* _The data_
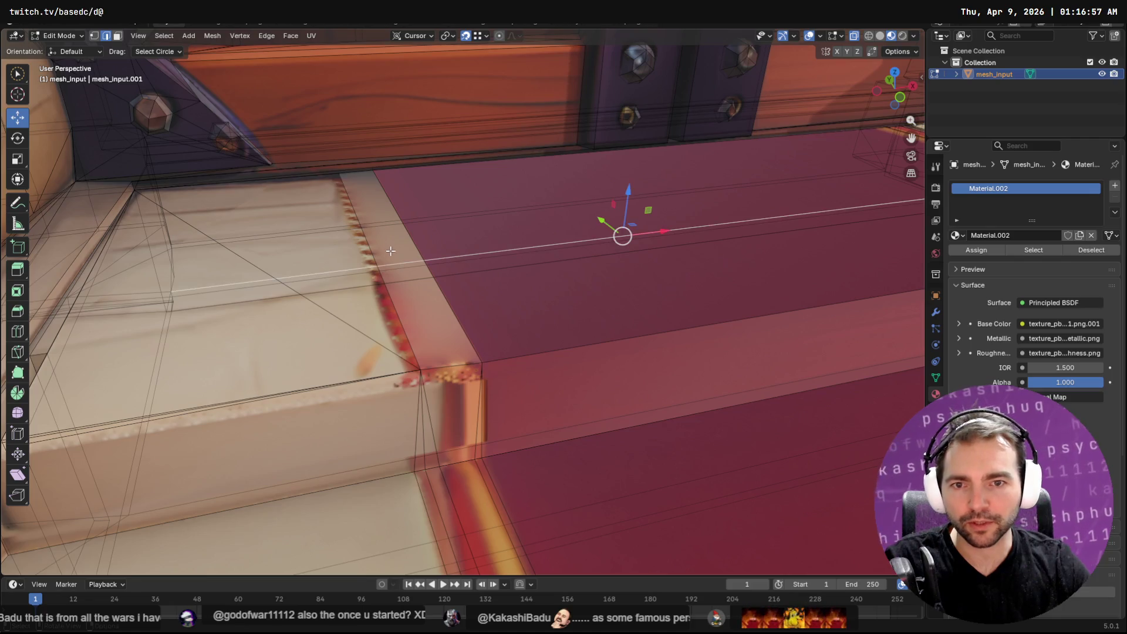
scroll(418, 294, down, 4)
Step: Bevel the carpet edge loop into two and delete the narrow strip and stray top triangles
middle_drag(418, 294, 463, 306)
key(ctrl+b)
click(413, 269)
key(x)
click(416, 272)
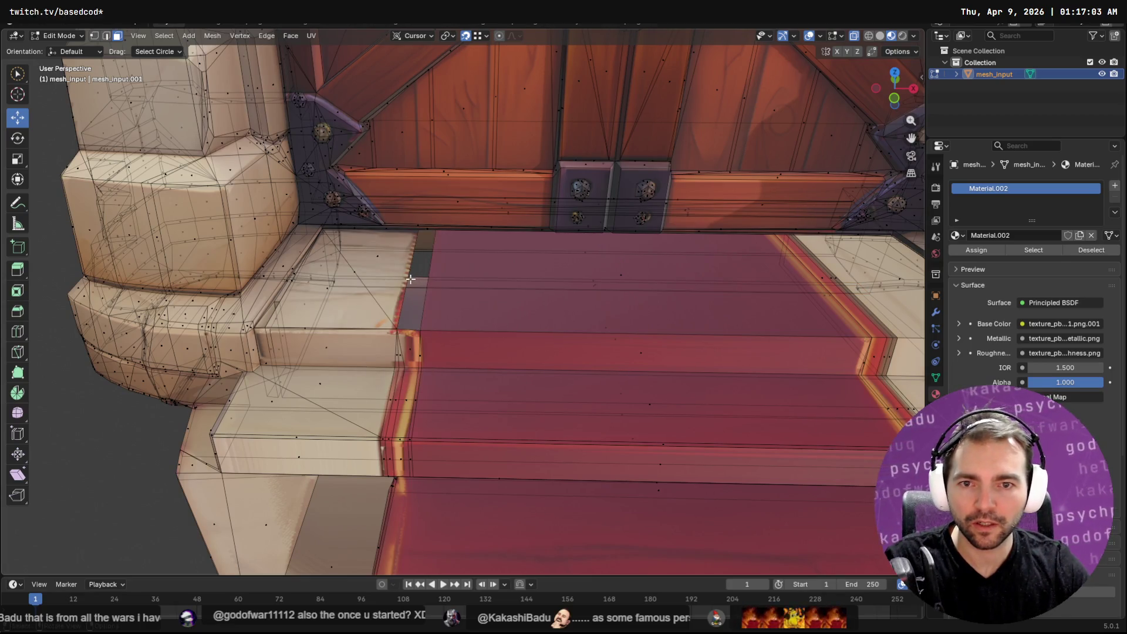
click(377, 257)
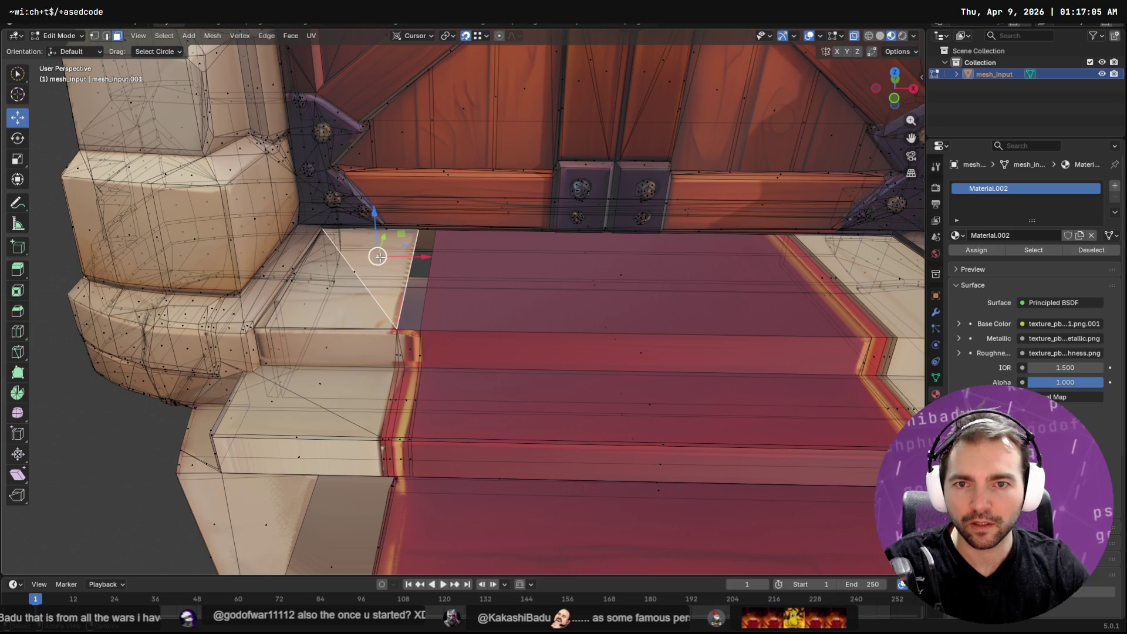
key(x)
click(361, 275)
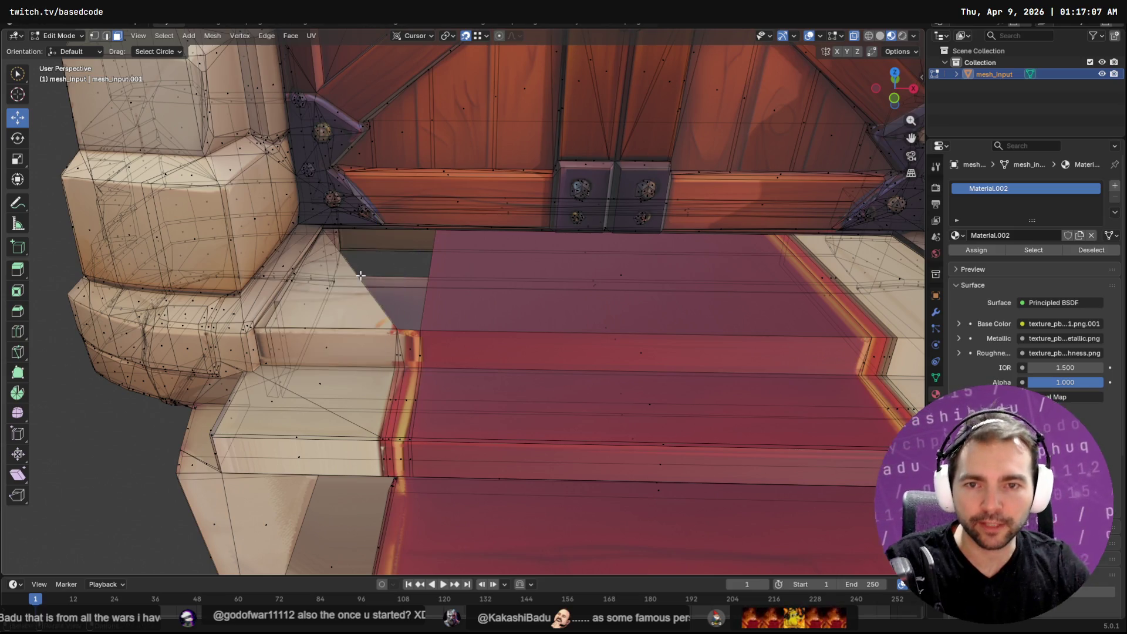
click(330, 286)
key(x)
click(334, 291)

* _Problem_
Reproduce the lines above exactly, image-free.

* _Response to this task_
scroll(418, 294, down, 4)
Step: Bevel the carpet edge loop into two and delete the narrow strip and stray top triangles
middle_drag(418, 294, 463, 306)
key(ctrl+b)
click(413, 269)
key(x)
click(416, 272)
click(377, 257)
key(x)
click(361, 275)
click(330, 286)
key(x)
click(334, 291)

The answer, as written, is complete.